**About this exercise:** The lines below starting at the line containing "left ankle: (68, 268)" and ending at the line containing "left ankle: (120, 178)" are to be repeated exactly, with both ends kept and nothing else added.

BEGIN Supplied records

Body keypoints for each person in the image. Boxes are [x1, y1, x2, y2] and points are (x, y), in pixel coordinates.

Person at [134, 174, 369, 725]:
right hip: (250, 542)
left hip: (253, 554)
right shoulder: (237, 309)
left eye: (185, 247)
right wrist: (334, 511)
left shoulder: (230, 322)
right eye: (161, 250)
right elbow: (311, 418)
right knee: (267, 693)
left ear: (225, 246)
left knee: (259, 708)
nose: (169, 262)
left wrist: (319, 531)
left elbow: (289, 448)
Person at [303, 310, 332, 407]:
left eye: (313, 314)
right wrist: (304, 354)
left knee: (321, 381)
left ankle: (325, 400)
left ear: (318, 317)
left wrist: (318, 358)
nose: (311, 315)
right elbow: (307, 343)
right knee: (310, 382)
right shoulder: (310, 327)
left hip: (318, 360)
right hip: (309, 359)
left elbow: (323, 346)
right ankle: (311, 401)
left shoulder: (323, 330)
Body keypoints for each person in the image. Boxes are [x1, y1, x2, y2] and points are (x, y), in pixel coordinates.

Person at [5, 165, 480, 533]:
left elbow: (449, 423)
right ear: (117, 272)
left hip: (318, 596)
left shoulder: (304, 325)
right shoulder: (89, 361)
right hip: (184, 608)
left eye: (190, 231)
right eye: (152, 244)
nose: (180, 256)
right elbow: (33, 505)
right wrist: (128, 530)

END Supplied records
BEGIN Supplied records

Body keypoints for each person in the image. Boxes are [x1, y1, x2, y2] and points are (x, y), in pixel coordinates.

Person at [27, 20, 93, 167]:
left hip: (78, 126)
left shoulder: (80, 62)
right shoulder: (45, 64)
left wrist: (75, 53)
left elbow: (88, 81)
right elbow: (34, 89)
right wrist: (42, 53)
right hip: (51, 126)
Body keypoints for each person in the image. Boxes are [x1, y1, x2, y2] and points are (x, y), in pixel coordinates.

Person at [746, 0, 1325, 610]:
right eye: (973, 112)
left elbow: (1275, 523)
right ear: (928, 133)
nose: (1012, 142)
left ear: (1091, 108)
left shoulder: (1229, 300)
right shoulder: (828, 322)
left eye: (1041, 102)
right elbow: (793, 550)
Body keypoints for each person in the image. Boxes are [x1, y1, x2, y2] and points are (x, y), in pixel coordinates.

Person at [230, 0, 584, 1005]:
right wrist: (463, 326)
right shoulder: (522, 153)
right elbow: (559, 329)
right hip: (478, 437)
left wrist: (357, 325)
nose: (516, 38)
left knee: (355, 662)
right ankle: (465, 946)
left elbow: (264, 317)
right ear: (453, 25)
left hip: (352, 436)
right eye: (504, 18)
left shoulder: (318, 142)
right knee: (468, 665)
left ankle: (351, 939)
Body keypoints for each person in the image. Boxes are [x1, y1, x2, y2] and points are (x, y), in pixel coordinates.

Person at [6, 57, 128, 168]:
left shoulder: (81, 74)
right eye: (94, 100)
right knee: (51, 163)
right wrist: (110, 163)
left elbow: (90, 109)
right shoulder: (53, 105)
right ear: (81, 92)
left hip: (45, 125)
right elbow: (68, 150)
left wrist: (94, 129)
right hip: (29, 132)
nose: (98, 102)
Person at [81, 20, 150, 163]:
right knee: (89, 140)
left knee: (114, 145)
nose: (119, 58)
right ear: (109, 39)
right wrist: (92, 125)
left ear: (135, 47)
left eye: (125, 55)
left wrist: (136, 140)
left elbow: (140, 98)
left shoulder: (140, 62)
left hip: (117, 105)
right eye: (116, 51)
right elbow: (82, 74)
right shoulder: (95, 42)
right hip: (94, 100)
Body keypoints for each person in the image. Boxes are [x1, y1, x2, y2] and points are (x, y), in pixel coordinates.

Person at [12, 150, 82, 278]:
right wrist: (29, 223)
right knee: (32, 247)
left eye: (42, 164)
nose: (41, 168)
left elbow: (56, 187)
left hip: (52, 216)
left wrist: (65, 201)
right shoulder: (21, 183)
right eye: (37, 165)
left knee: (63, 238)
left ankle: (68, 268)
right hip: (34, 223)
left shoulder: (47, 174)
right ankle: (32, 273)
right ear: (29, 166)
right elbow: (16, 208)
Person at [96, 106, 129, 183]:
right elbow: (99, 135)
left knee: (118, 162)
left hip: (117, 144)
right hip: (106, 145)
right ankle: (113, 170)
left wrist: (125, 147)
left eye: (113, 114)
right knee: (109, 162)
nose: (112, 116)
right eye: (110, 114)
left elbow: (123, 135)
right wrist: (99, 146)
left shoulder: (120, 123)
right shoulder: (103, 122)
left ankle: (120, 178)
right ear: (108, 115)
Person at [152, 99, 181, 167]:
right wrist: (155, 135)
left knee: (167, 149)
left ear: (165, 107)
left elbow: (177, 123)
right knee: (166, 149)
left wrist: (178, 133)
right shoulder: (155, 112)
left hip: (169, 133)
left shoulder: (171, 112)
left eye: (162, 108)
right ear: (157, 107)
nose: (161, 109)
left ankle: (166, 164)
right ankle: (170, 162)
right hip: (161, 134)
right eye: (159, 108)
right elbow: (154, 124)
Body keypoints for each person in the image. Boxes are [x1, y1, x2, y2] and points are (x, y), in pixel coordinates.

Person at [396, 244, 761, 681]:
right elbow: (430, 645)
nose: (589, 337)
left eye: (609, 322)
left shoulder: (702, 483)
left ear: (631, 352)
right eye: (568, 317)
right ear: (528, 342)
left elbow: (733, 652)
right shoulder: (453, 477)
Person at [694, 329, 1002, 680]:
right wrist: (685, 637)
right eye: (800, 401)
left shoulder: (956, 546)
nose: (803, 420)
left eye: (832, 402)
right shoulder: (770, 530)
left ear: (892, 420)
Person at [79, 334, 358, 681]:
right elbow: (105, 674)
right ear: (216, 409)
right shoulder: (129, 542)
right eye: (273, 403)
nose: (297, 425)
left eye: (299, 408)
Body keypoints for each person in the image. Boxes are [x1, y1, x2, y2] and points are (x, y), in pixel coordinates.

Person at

END Supplied records

**Answer section:**
left ankle: (68, 268)
right hip: (34, 223)
left shoulder: (47, 174)
right ankle: (32, 273)
right ear: (29, 166)
right elbow: (16, 208)
Person at [96, 106, 129, 183]:
right elbow: (99, 135)
left knee: (118, 162)
left hip: (117, 144)
right hip: (106, 145)
right ankle: (113, 170)
left wrist: (125, 147)
left eye: (113, 114)
right knee: (109, 162)
nose: (112, 116)
right eye: (110, 114)
left elbow: (123, 135)
right wrist: (99, 146)
left shoulder: (120, 123)
right shoulder: (103, 122)
left ankle: (120, 178)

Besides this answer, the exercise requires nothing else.